Harold Edward Fischer Jr. was born May 8, 1925, on a farm outside Lone Rock, Iowa. From a young age, he had an interest in aviation and often spent his 10-cent allowance to buy issues of Flying Aces, a magazine about World War I. He later accumulated model airplanes and launched them from a windmill on his family’s farm.

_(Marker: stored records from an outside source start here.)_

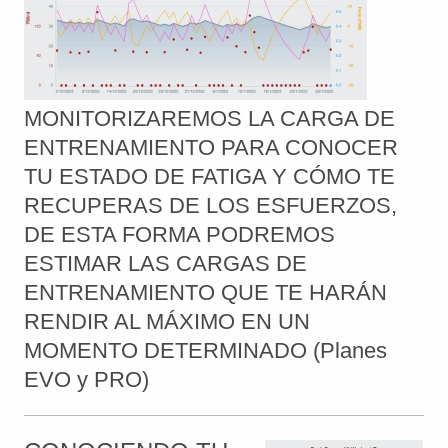
MONITORIZAREMOS LA CARGA DE
ENTRENAMIENTO PARA CONOCER
TU ESTADO DE FATIGA Y CÓMO TE
RECUPERAS DE LOS ESFUERZOS,
DE ESTA FORMA PODREMOS
ESTIMAR LAS CARGAS DE
ENTRENAMIENTO QUE TE HARÁN
RENDIR AL MÁXIMO EN UN
MOMENTO DETERMINADO (Planes
EVO y PRO)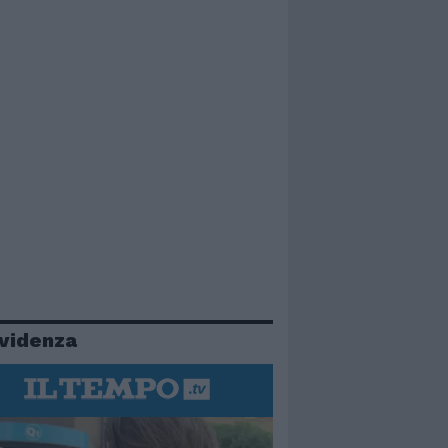
evidenza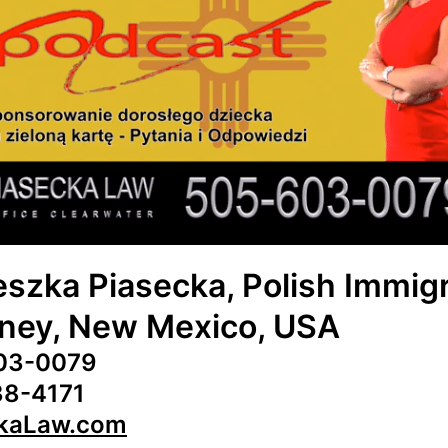
szka Piasecka, Polish Immig
rney, New Mexico, USA
03-0079
38-4171
ckaLaw.com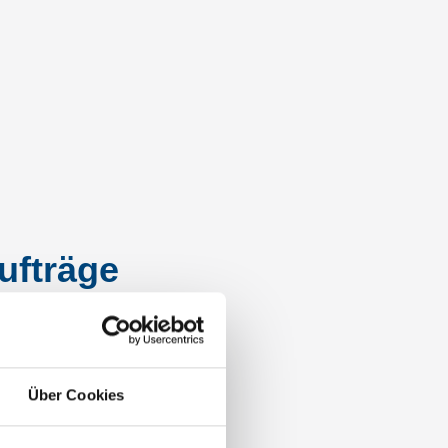
ufträge
Über Cookies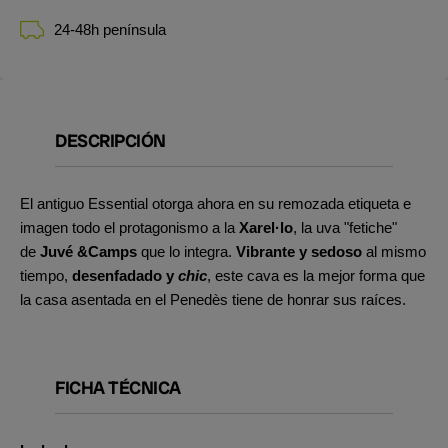
24-48h península
DESCRIPCIÓN
El antiguo Essential otorga ahora en su remozada etiqueta e
imagen todo el protagonismo a la
Xarel·lo
, la uva "fetiche"
de
Juvé &Camps
que lo integra.
Vibrante y sedoso
al mismo
tiempo,
desenfadado y
chic
, este cava es la mejor forma que
la casa asentada en el Penedès tiene de honrar sus raíces.
FICHA TÉCNICA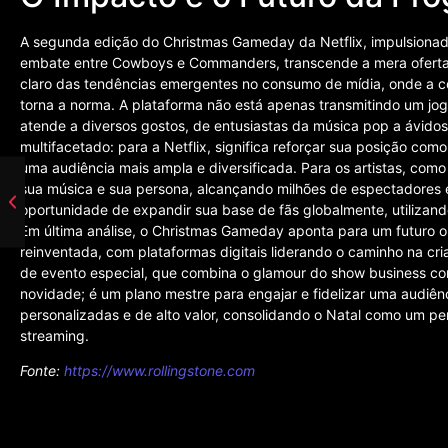
A segunda edição do Christmas Gameday da Netflix, impulsionada
embate entre Cowboys e Commanders, transcende a mera oferta d
claro das tendências emergentes no consumo de mídia, onde a c
torna a norma. A plataforma não está apenas transmitindo um jog
atende a diversos gostos, de entusiastas da música pop a ávidos
multifacetado: para a Netflix, significa reforçar sua posição com
uma audiência mais ampla e diversificada. Para os artistas, como
sua música e sua persona, alcançando milhões de espectadores 
oportunidade de expandir sua base de fãs globalmente, utilizando 
Em última análise, o Christmas Gameday aponta para um futuro on
reinventada, com plataformas digitais liderando o caminho na cr
de evento especial, que combina o glamour do show business co
novidade; é um plano mestre para engajar e fidelizar uma audiê
personalizadas e de alto valor, consolidando o Natal como um p
streaming.
Fonte:
https://www.rollingstone.com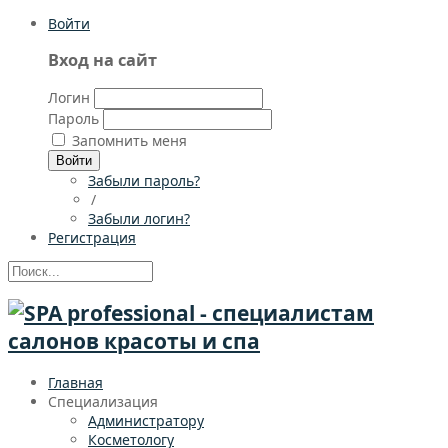
Войти
Вход на сайт
Логин
Пароль
Запомнить меня
Войти
Забыли пароль?
/
Забыли логин?
Регистрация
Главная
Специализация
Администратору
Косметологу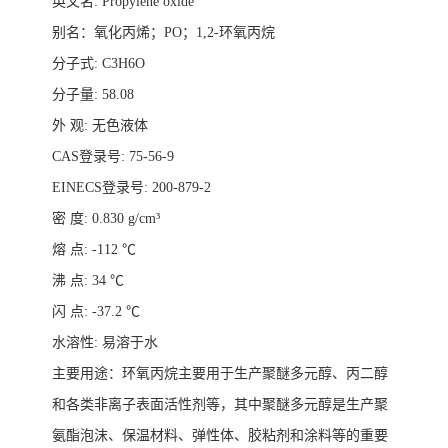
英文名
: Propylene oxide
别名：氧化丙烯；
PO
；
1,2-
环氧丙烷
分子式
: C3H6O
分子量
: 58.08
外
观
:
无色液体
CAS
登录号
: 75-56-9
EINECS
登录号
: 200-879-2
密
度
: 0.830 g/cm³
熔
点
: -112
℃
沸
点
: 34
℃
闪
点
: -37.2
℃
水溶性
:
易溶
于水
主要用途
：
环氧丙烷主要用于生产聚醚多元醇、丙二醇
和各类非离子表面活性剂等
，
其中聚醚多元醇是生
产聚
氨酯泡沫、保温材料、弹性体、胶粘剂和涂料等的重要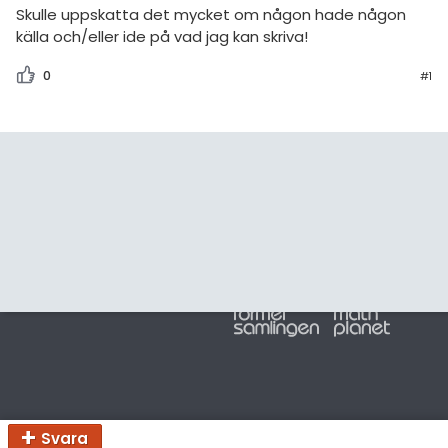
amhällsorientering
För lärare
Skulle uppskatta det mycket om någon hade någon
källa och/eller ide på vad jag kan skriva!
konomi
8 inloggade
0
#1
ler ämnen
Om Pluggakuten
riga diskussioner
Allmänna villkor
Cookie-inställningar
Svara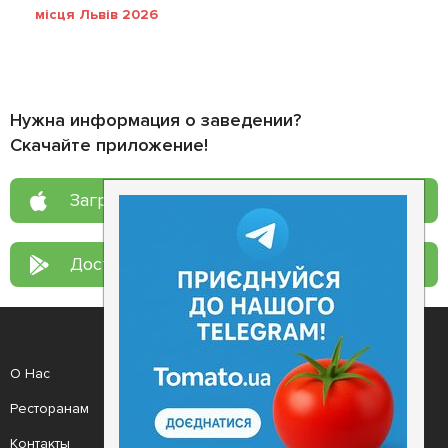
місця Львів 2026
Нужна информация о заведении?
Скачайте приложение!
Загрузите в
App Store
Доступно в
Google Play
О Нас
Рецепт дня
Ресторанам
Новости
Контакты
Анонсы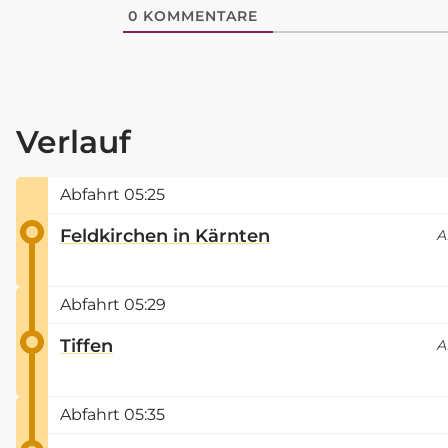
0
KOMMENTARE
Verlauf
Abfahrt
05:25
Feldkirchen in Kärnten
A
Abfahrt
05:29
Tiffen
A
Abfahrt
05:35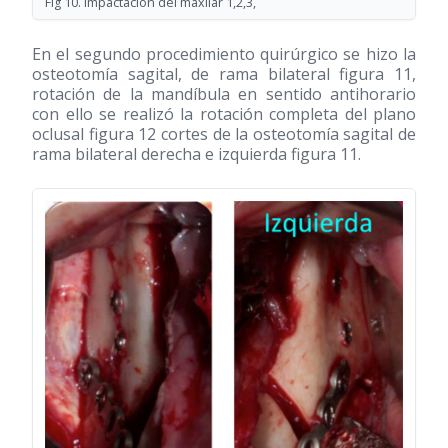
Fig 10. Impactación del maxilar 1,2,3,
En el segundo procedimiento quirúrgico se hizo la
osteotomía sagital, de rama bilateral figura 11,
rotación de la mandíbula en sentido antihorario
con ello se realizó la rotación completa del plano
oclusal figura 12 cortes de la osteotomía sagital de
rama bilateral derecha e izquierda figura 11.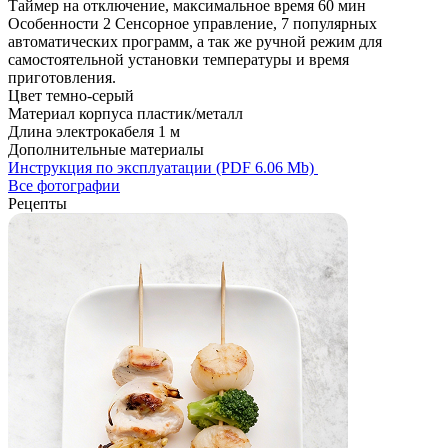
Таймер на отключение, максимальное время
60 мин
Особенности 2
Сенсорное управление, 7 популярных
автоматических программ, а так же ручной режим для
самостоятельной установки температуры и время
приготовления.
Цвет
темно-серый
Материал корпуса
пластик/металл
Длина электрокабеля
1 м
Дополнительные материалы
Инструкция по эксплуатации (PDF 6.06 Mb)
Все фотографии
Рецепты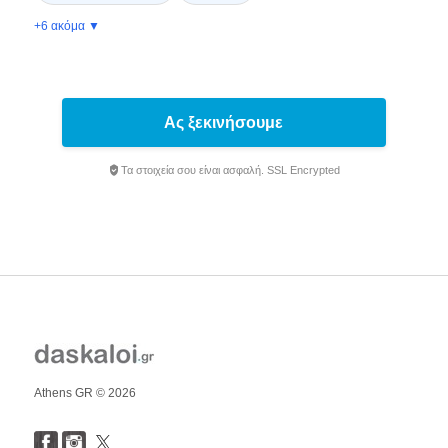
+6 ακόμα ▼
Ας ξεκινήσουμε
Τα στοιχεία σου είναι ασφαλή. SSL Encrypted
Athens GR © 2026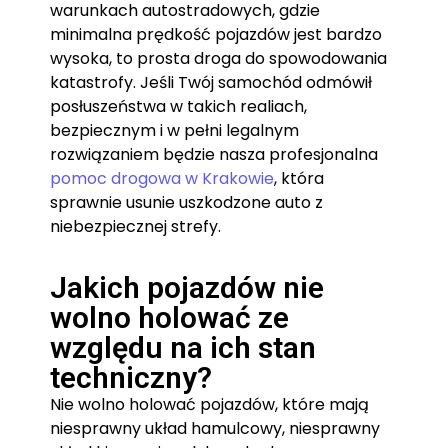
warunkach autostradowych, gdzie
minimalna prędkość pojazdów jest bardzo
wysoka, to prosta droga do spowodowania
katastrofy. Jeśli Twój samochód odmówił
posłuszeństwa w takich realiach,
bezpiecznym i w pełni legalnym
rozwiązaniem będzie nasza profesjonalna
pomoc drogowa w Krakowie
, która
sprawnie usunie uszkodzone auto z
niebezpiecznej strefy.
Jakich pojazdów nie
wolno holować ze
względu na ich stan
techniczny?
Nie wolno holować pojazdów, które mają
niesprawny układ hamulcowy, niesprawny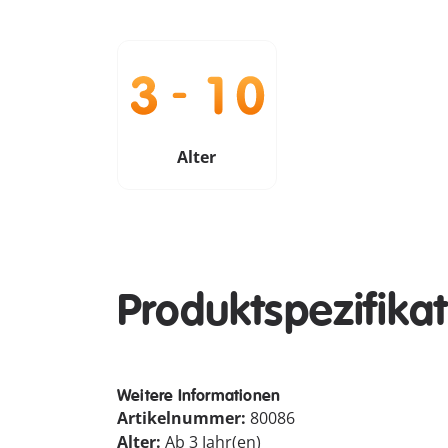
Alter
Produktspezifika
Weitere Informationen
Artikelnummer:
80086
Alter:
Ab 3 Jahr(en)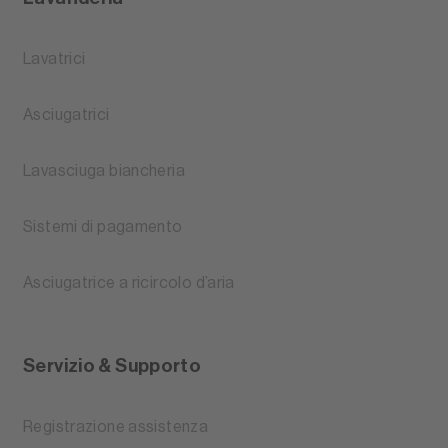
Lavatrici
Asciugatrici
Lavasciuga biancheria
Sistemi di pagamento
Asciugatrice a ricircolo d’aria
Servizio & Supporto
Registrazione assistenza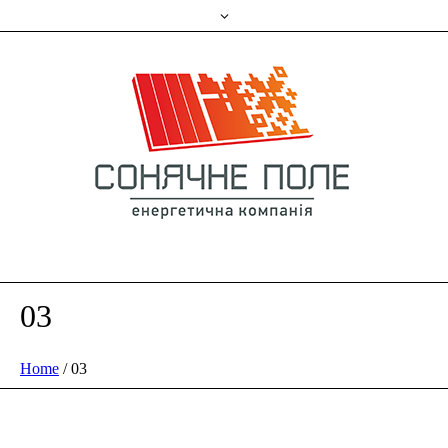
03
Home
/
03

After his release from the Chinese prison in 1955, Fischer returned to Iowa State University to pursue a master’s degree in industrial administration. During the Vietnam War, he flew 200 missions, primarily in helicopters. His final active-duty assignment, in 1978, was with the Arms Control and Disarmament Agency.

His decorations included the Distinguished Service Cross, Silver Star, Legion of Merit and Distinguished Flying Cross.

Fischer’s marriages to Dorothy Herron, Mary Jane Erickson and Jean Cramlin ended in divorce. Survivors include his companion, Tsai Lan Gerth of Las Vegas; a son from his first marriage, Harold Fischer III of San Antonio; three children from his second marriage, Dana L. Fischer of Ames, Iowa, Kurt Fischer of Tivoli, N.Y., and Clint Fischer of Ankeny, Iowa; and five grandchildren. A daughter from his second marriage, Katherine, died in infancy.